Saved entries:
-- BEGIN --

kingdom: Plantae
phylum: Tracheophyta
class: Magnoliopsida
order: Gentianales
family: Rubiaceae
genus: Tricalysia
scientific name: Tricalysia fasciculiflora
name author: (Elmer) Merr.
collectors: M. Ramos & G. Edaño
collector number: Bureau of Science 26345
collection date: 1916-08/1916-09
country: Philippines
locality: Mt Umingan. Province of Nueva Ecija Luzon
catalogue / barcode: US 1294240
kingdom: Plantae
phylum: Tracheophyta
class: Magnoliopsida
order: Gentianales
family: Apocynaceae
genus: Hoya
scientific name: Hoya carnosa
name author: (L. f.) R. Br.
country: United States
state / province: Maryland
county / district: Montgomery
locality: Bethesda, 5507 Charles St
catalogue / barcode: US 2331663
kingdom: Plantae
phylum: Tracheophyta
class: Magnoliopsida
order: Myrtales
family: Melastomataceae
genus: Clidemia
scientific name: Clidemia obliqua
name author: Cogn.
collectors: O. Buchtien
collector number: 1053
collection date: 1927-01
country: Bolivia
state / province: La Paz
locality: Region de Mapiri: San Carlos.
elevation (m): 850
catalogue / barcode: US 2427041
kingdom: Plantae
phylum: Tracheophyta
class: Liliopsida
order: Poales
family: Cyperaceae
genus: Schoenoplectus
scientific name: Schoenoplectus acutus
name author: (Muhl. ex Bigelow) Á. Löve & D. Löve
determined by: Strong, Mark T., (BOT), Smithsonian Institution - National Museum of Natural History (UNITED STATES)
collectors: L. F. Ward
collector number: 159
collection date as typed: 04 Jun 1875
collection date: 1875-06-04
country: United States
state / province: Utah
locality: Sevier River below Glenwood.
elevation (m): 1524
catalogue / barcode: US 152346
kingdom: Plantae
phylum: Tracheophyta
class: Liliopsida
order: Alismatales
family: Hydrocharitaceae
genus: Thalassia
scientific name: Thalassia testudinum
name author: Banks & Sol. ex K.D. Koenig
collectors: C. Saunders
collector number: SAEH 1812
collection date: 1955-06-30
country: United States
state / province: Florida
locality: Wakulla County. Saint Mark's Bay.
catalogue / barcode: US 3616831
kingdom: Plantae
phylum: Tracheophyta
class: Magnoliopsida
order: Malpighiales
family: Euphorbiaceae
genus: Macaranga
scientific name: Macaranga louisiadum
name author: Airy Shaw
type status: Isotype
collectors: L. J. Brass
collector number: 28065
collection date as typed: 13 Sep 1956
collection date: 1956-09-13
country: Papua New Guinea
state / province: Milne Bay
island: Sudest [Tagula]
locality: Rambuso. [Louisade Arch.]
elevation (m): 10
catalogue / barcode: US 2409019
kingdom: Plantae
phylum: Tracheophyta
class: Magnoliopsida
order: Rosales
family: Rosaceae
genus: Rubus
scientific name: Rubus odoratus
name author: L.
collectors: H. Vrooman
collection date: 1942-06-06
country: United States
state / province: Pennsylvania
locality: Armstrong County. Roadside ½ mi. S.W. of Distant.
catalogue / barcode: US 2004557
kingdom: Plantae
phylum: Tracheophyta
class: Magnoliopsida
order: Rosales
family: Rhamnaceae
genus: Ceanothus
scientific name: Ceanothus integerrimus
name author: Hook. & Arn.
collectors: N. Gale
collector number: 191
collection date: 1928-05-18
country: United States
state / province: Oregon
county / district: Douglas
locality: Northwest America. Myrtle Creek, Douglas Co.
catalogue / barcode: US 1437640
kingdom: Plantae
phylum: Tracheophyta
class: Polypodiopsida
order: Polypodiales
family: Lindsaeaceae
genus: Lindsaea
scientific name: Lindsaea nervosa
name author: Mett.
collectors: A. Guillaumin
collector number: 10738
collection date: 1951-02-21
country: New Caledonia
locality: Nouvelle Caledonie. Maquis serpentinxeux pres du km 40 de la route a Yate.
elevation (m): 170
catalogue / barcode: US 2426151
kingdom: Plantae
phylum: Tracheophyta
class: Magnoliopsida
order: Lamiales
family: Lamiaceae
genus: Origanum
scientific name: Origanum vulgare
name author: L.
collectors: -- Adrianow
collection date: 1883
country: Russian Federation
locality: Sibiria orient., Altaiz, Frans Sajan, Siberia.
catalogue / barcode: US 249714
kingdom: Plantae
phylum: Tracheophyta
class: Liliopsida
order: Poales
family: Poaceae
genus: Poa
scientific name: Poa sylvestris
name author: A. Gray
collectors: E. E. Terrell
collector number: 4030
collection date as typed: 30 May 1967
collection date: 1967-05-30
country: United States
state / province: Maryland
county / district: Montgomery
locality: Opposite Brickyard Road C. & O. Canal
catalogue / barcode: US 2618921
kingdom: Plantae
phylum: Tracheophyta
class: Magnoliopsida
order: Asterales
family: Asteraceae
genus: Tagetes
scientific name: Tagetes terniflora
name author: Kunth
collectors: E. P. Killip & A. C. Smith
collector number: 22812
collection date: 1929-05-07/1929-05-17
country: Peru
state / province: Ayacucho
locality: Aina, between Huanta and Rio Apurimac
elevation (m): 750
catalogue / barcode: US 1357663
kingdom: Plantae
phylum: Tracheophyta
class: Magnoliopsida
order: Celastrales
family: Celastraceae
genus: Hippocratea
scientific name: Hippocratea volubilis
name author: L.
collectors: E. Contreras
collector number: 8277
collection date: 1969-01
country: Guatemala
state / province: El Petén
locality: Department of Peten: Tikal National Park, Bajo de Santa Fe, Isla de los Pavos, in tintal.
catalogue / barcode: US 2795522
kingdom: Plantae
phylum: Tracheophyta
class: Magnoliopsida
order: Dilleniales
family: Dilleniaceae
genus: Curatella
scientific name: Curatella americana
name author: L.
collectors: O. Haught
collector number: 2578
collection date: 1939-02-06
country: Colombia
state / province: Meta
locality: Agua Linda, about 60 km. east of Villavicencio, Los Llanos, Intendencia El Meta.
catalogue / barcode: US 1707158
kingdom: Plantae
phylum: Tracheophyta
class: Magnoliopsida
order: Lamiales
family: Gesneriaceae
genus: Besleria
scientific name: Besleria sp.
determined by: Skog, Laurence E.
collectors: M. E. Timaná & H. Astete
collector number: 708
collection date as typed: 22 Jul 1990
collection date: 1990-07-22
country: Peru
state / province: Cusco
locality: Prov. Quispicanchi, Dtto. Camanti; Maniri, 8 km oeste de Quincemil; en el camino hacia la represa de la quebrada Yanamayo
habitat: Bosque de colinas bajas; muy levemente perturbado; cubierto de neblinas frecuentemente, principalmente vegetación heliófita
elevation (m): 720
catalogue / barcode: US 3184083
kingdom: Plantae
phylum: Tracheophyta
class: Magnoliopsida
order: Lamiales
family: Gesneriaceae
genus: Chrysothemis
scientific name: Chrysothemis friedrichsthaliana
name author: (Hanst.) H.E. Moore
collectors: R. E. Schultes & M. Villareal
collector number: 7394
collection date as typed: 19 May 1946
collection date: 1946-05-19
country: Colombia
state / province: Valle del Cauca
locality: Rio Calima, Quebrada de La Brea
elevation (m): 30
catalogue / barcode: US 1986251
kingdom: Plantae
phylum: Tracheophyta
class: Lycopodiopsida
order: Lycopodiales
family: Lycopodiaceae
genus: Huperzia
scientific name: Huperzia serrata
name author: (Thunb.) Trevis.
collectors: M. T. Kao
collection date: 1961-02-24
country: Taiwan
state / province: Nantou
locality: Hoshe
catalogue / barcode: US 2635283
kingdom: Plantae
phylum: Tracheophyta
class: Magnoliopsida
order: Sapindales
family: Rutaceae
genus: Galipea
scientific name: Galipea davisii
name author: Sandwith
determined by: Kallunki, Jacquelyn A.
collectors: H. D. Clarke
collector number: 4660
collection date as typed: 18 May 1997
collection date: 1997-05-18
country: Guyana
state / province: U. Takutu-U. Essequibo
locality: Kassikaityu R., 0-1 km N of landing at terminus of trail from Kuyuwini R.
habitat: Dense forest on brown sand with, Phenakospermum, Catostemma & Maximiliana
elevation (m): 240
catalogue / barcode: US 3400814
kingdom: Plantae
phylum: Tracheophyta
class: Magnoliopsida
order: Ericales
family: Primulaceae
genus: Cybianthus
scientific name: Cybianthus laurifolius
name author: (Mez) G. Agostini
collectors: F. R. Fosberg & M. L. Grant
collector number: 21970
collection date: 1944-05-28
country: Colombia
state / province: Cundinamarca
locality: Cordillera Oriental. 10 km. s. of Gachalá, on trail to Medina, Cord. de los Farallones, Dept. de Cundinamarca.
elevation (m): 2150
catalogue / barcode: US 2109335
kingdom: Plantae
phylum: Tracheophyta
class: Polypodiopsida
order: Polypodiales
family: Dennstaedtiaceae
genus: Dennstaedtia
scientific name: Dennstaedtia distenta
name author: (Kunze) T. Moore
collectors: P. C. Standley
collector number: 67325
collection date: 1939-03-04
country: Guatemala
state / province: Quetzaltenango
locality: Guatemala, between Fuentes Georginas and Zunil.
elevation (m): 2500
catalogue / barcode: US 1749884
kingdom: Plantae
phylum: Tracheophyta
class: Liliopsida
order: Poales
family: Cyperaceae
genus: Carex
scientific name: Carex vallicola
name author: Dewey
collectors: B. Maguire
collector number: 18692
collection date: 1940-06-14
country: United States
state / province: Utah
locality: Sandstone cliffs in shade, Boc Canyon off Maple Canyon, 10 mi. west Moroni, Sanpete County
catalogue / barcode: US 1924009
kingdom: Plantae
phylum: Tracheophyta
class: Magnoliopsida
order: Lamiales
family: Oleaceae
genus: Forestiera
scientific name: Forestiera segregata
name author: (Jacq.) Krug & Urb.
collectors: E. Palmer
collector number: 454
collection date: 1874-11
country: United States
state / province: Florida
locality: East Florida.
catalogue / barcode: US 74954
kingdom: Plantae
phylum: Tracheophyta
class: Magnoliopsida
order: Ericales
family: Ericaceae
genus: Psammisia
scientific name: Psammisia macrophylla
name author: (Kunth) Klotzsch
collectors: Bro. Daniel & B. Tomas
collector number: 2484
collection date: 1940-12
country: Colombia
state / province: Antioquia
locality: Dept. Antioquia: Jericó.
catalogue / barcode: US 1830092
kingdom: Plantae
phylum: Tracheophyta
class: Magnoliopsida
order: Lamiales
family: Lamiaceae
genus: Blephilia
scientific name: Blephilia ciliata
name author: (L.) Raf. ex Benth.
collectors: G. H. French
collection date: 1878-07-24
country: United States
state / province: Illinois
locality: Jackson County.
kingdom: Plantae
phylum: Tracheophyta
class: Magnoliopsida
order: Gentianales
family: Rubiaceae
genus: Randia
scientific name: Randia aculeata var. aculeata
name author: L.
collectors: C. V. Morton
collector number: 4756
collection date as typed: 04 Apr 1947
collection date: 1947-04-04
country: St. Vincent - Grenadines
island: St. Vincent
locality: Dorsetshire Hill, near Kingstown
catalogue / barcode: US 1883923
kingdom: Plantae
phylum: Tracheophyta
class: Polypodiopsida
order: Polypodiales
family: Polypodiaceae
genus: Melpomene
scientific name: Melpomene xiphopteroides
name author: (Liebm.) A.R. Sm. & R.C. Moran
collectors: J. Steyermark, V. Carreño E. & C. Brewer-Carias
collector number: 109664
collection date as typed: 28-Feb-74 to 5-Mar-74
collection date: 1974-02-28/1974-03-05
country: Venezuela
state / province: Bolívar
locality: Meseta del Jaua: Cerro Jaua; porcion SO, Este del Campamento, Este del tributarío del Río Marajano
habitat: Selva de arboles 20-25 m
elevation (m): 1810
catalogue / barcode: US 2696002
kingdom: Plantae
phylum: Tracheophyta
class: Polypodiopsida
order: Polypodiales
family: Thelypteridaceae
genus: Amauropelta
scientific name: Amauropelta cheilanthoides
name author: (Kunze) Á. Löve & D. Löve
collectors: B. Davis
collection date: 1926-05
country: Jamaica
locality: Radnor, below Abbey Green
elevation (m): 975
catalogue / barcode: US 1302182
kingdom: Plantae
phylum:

-- END --

• [EXERCISE OBJECTIVE]
Begin at the line that has "name author: (Jacq.) Krug & Urb." and stop after the line that has "catalogue / barcode: US 1830092". Write those lines again with "collectors" swapped for "collected by" and nothing else altered.

• [SOLUTION]
name author: (Jacq.) Krug & Urb.
collected by: E. Palmer
collector number: 454
collection date: 1874-11
country: United States
state / province: Florida
locality: East Florida.
catalogue / barcode: US 74954
kingdom: Plantae
phylum: Tracheophyta
class: Magnoliopsida
order: Ericales
family: Ericaceae
genus: Psammisia
scientific name: Psammisia macrophylla
name author: (Kunth) Klotzsch
collected by: Bro. Daniel & B. Tomas
collector number: 2484
collection date: 1940-12
country: Colombia
state / province: Antioquia
locality: Dept. Antioquia: Jericó.
catalogue / barcode: US 1830092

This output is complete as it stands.